1. The term "BRIC" was coined by economist Jim O'Neill in 2001 in a paper titled "Building Better Global Economic BRICs". Neill, who is considered the best foreign exchanges economist in the world currently, argued, that in 2007 real GDP growth in large emerging economies will be higher than the G7 countries. The four countries constituted 23.3% of the world's GDP in 2000 (based on purchasing power parity basis with the US dollar). China, in GDP terms, was even bigger than Italy. The importance and significance of these countries would grow over time, and it would be apt to add them to G7 for better international policy making, Neill argued. South Africa was added to the four countries in 2000 to form BRICS. Currently, speculations are on over other countries like South Korea, Argentina, South Korea, joining.
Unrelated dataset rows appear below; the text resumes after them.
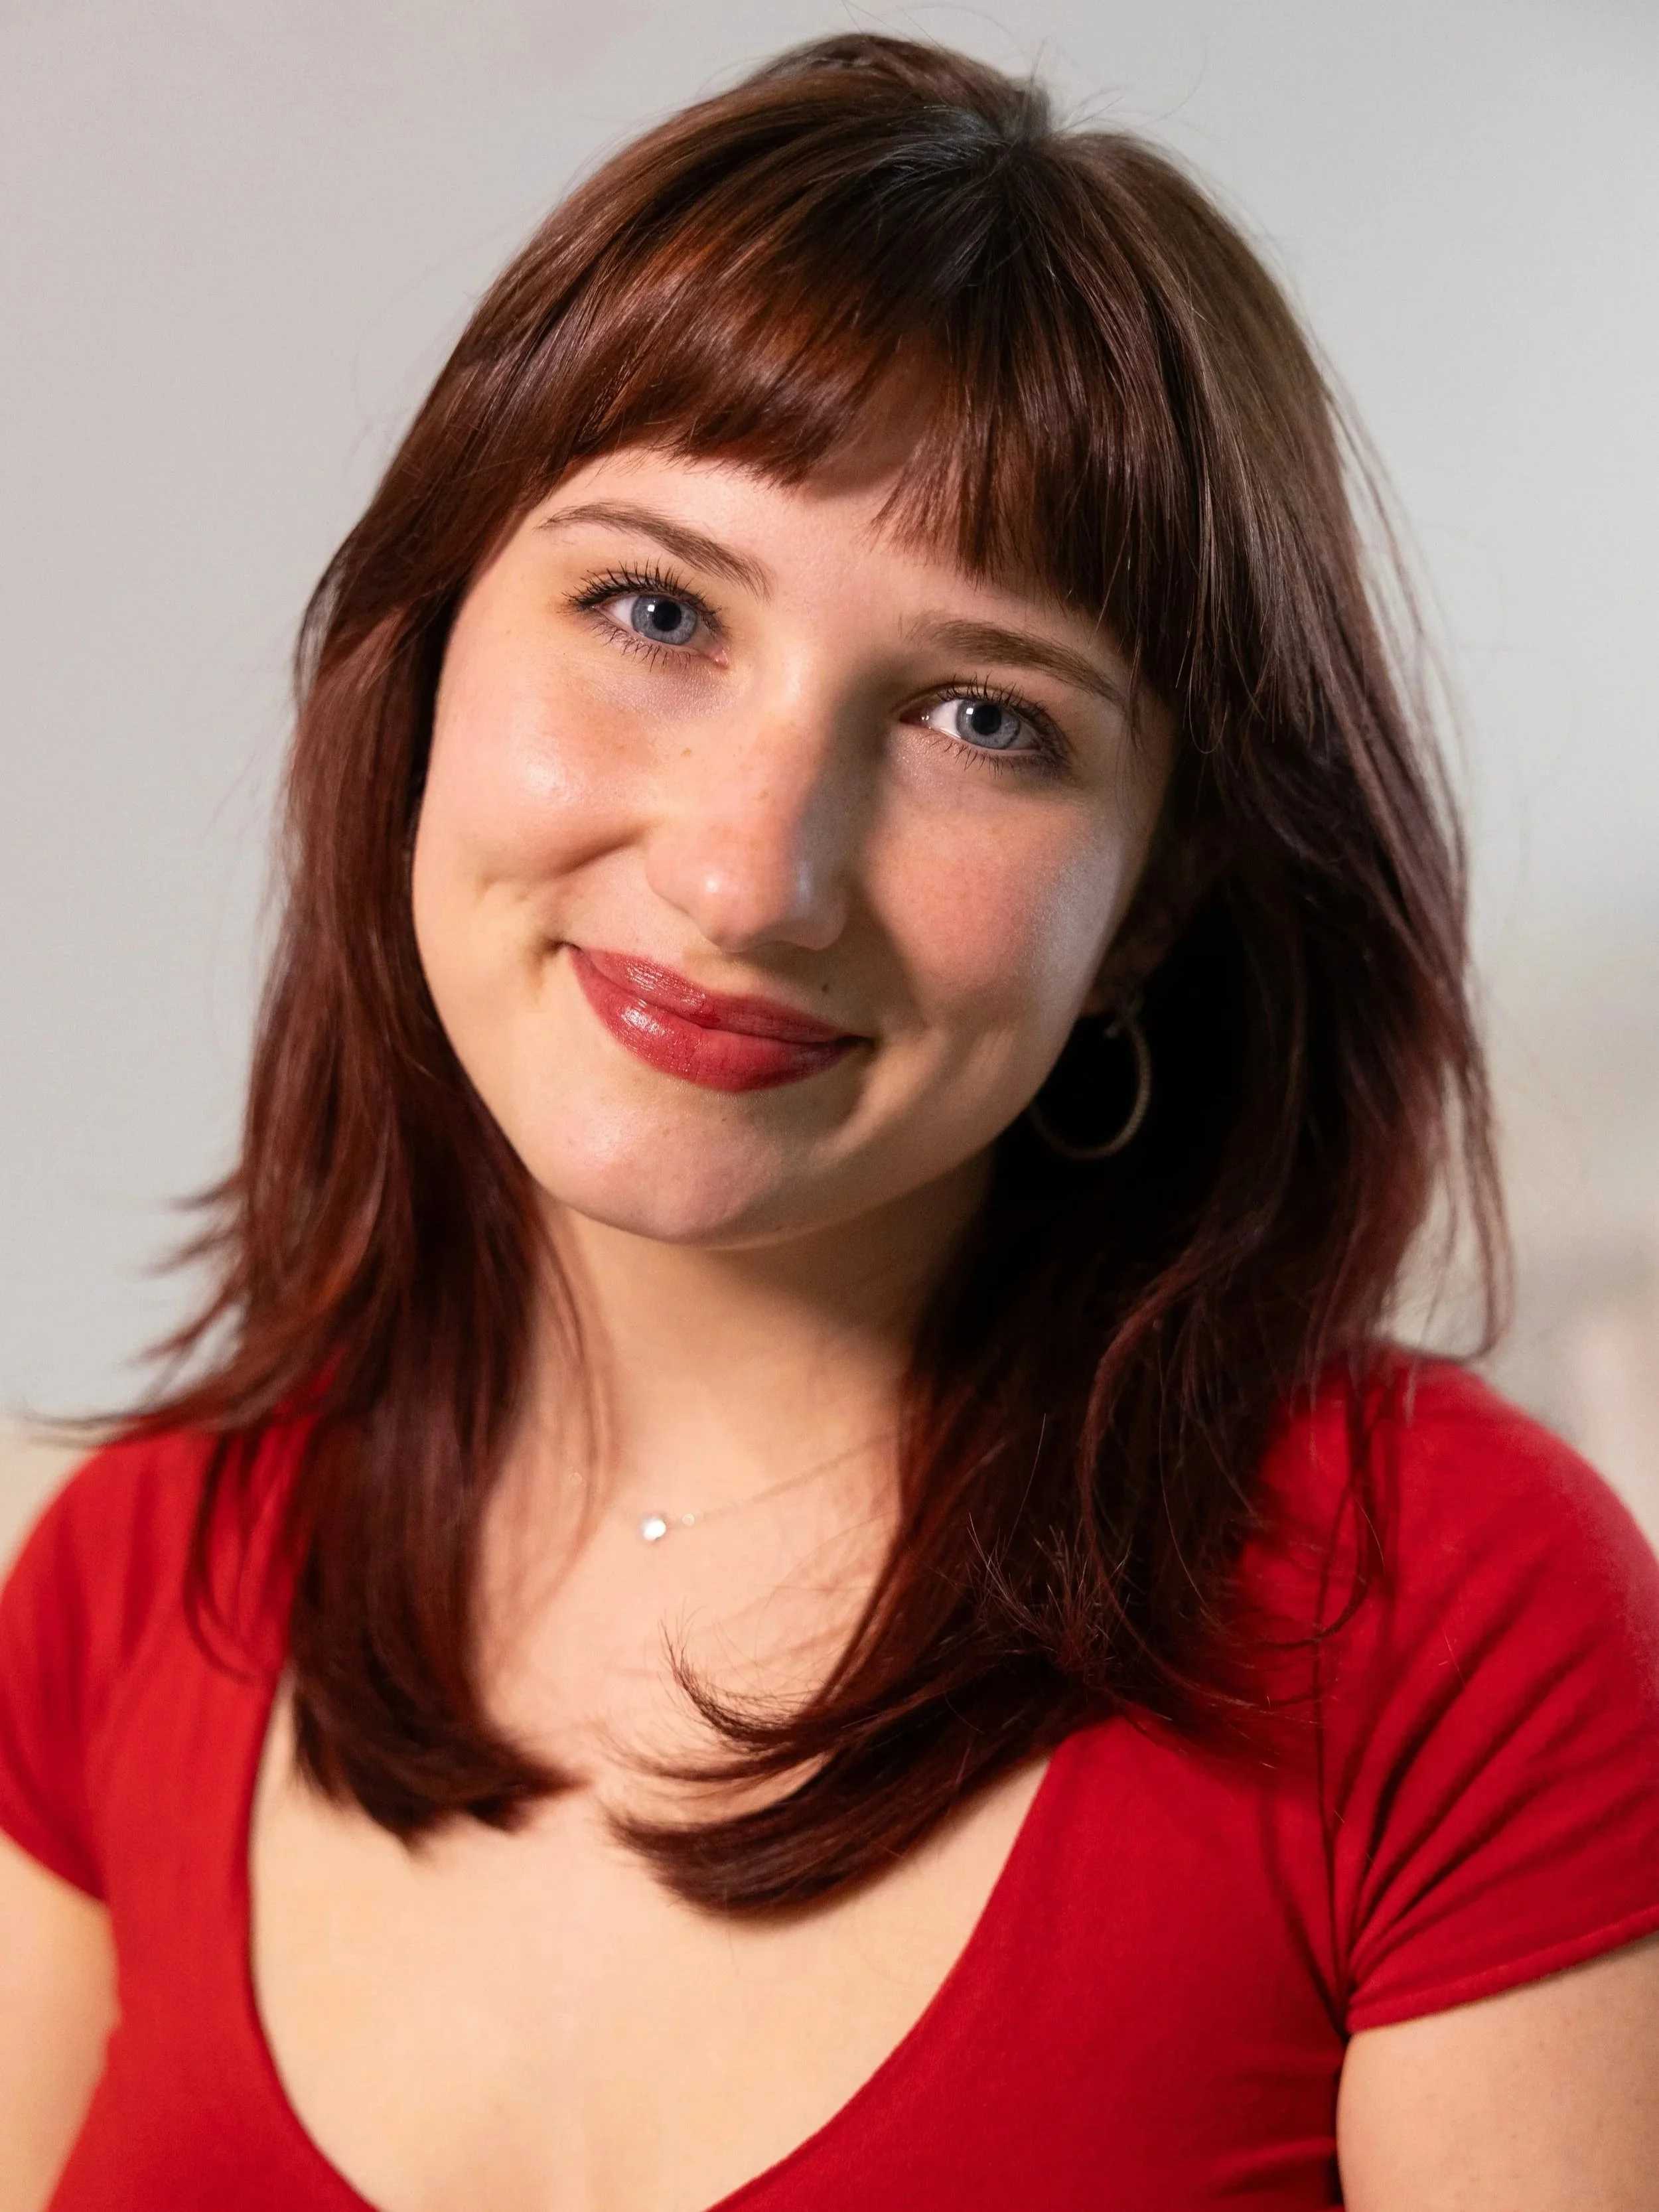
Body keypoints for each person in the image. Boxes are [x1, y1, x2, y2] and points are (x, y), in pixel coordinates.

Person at [3, 33, 1657, 2212]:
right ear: (426, 659)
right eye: (654, 610)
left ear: (1149, 904)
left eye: (983, 716)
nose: (747, 872)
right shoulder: (125, 1583)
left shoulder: (1450, 1619)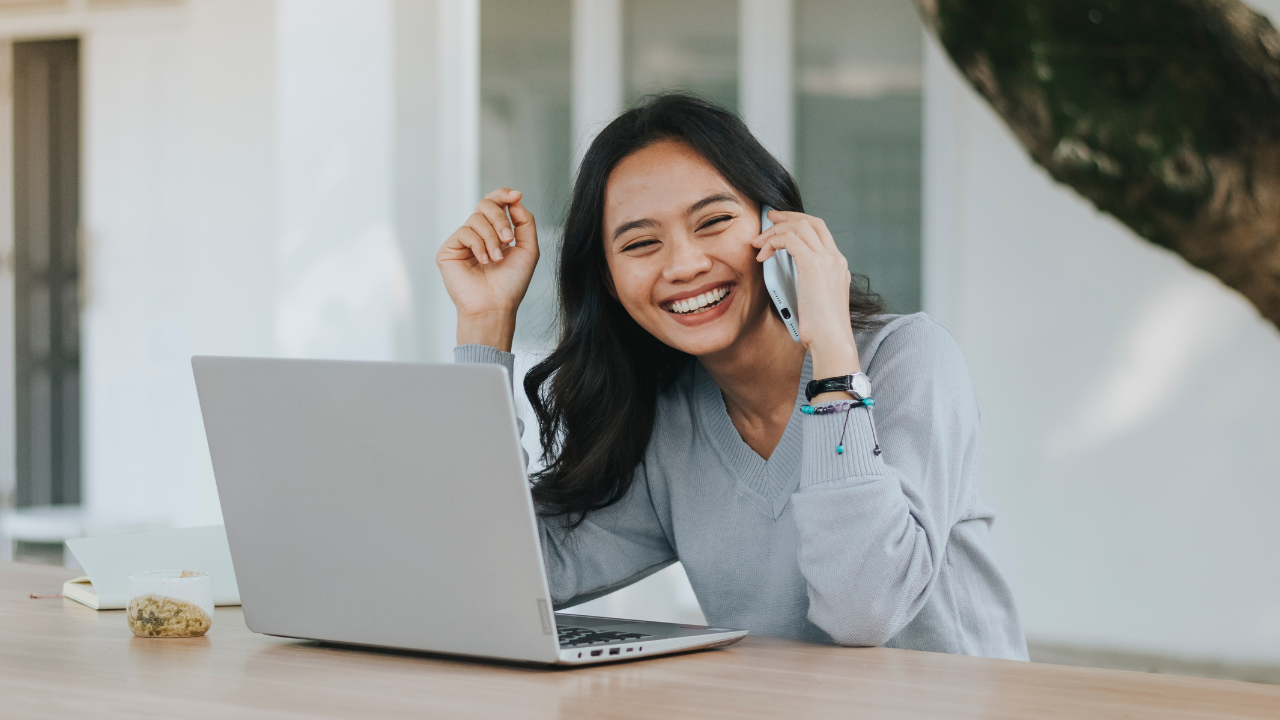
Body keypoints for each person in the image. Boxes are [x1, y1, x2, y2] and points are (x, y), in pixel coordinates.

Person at [437, 93, 1027, 659]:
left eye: (713, 221)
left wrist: (832, 356)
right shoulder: (670, 423)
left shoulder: (910, 360)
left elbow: (864, 609)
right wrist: (485, 325)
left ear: (778, 225)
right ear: (610, 281)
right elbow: (497, 576)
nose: (686, 265)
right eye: (641, 242)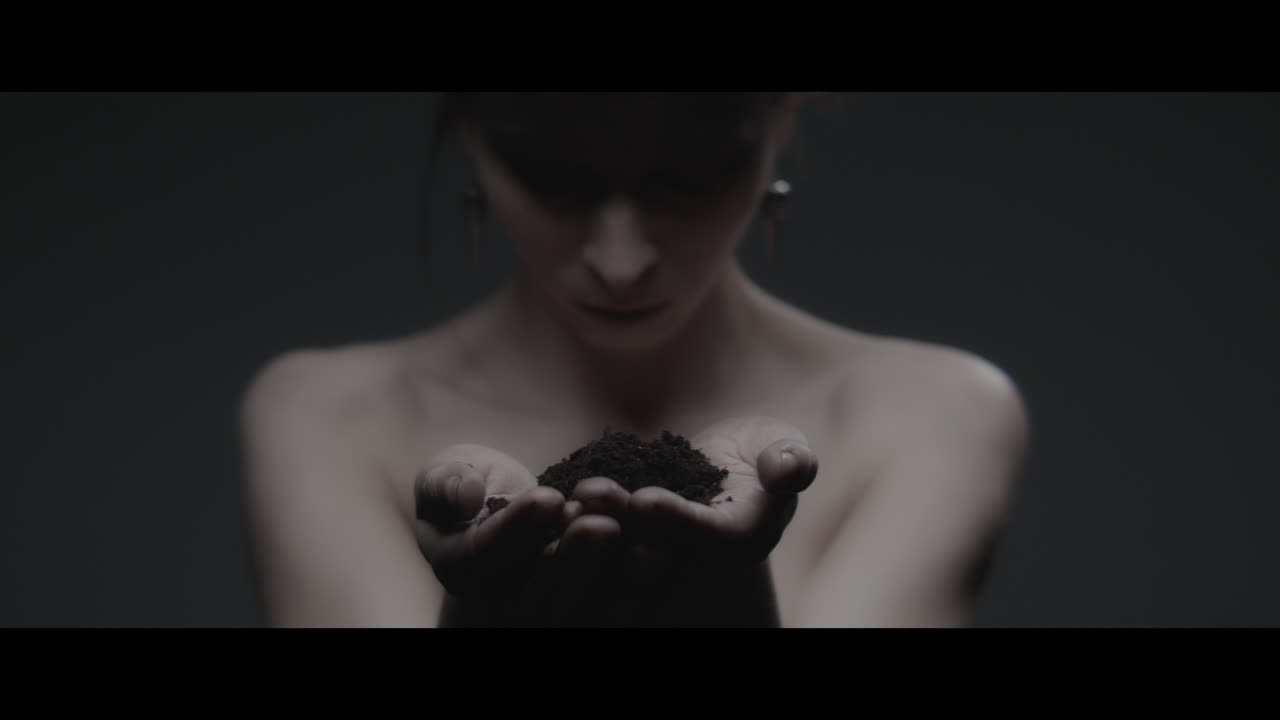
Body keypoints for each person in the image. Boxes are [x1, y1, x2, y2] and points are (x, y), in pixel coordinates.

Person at [237, 92, 1030, 627]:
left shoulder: (936, 412)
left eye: (691, 176)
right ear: (470, 130)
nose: (620, 263)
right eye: (553, 179)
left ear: (780, 121)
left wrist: (733, 601)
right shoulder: (324, 416)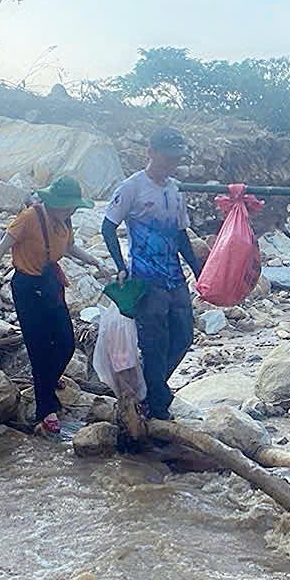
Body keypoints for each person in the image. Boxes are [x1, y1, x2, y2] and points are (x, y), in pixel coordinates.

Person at [0, 176, 113, 435]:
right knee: (39, 350)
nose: (72, 211)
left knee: (65, 343)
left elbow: (70, 248)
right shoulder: (30, 218)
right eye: (69, 206)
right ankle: (45, 410)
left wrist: (96, 263)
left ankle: (47, 381)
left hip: (50, 283)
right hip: (27, 287)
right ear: (55, 203)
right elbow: (1, 248)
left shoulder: (65, 220)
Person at [100, 127, 203, 420]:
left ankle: (150, 389)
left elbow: (181, 233)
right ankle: (157, 406)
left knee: (183, 336)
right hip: (146, 280)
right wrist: (121, 266)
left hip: (174, 277)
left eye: (176, 159)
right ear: (151, 153)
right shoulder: (131, 187)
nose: (171, 164)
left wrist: (197, 269)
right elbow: (108, 227)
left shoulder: (175, 189)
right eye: (167, 158)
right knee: (154, 344)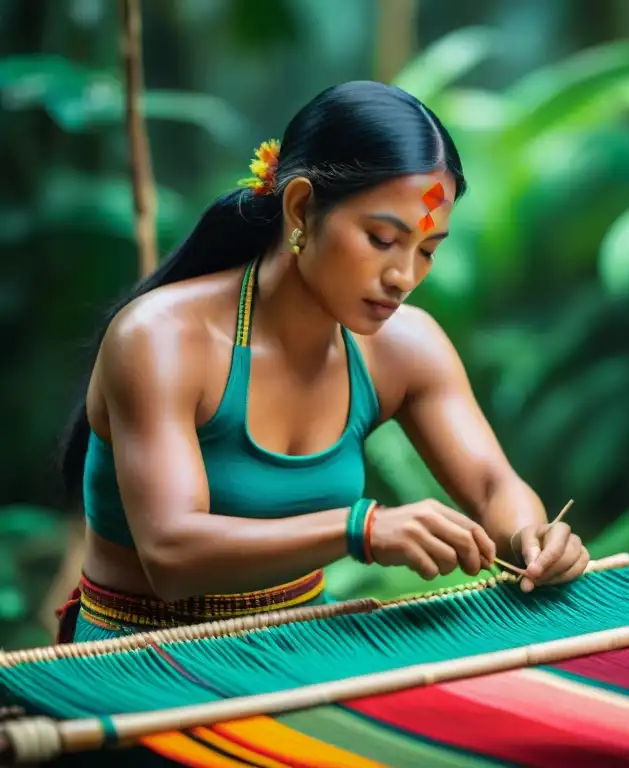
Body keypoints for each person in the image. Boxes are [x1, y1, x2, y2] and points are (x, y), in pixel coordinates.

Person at [54, 80, 590, 644]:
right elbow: (170, 554)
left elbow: (492, 487)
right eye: (383, 239)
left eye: (427, 251)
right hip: (140, 661)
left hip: (306, 643)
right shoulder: (159, 339)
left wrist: (532, 537)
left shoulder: (405, 346)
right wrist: (361, 528)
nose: (403, 277)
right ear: (302, 207)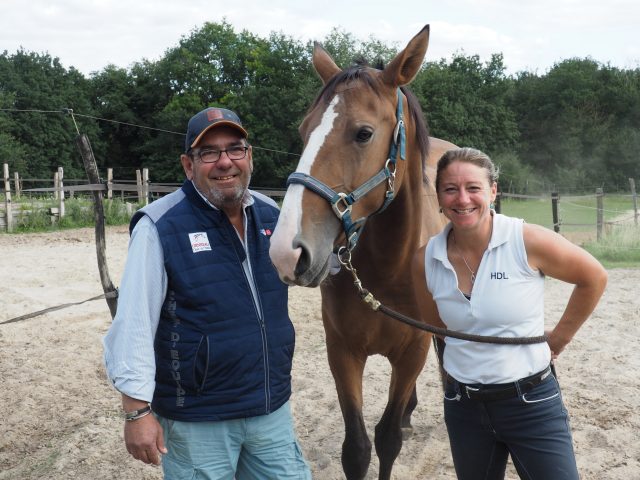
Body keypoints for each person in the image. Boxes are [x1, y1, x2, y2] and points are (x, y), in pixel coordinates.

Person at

2. The first summit was held in June 2009, with the respective leaders from all the four countries attending. At the meeting, the countries discussed the dire state of global economy and the need to repair it. That would mean a repairing of global financial institutions. The summit also spoke of a need for a more stable and predictable global reserve currency, which is the US dollar at present.
3. The current meeting is being attended by the five heads of the states – Dilma Rousseff (President, Brazil), Vladimir Putin (President, Russia), Narendra Modi (Prime Minister, India), Xi Jinping (President, China) and Jacob Zuma (President, South Africa) – and will go on from July 15-17.
4. The leaders will finalise on two major initiatives in this summit. One, they will float a $100 billion new currency fund and a $50 billion development bank. These are mainly to counter the Western-dominated global economic governance that is mainly being spearheaded by the International Monetary Fund (IMF) and the World Bank. However, the countries are still negotiating over the shareholding pattern. India has proposed a shareholding pattern that would match the economic contribution in the funds.
The Bank would not have policy compulsions for borrowing members unlike the IMF and World Bank, and could be used to make the global system more equitable. A separate $50 billion infrastructure fund, will fund infrastructure projects, and provide an alternative to these countries. The project would take a year to be implemented after the legal formalities are complete.
5. The countries are all currently focused on their domestic priorities. Since India has just seen a change in government, PM Modi will first have to figure out policy changes domestically. Russia is concerned about Ukraine as well, and Brazil is fighting its own economic woes.
One of the most important things to watch out for would be India-China negotiations. It will involve the setting up of the headquarters of the Development Bank, for which both countries will battle till the end. Two, are the security concerns of India along its Northeastern border. The countries must resolve the security issues to form any meaningful economic collaboration on the international stage.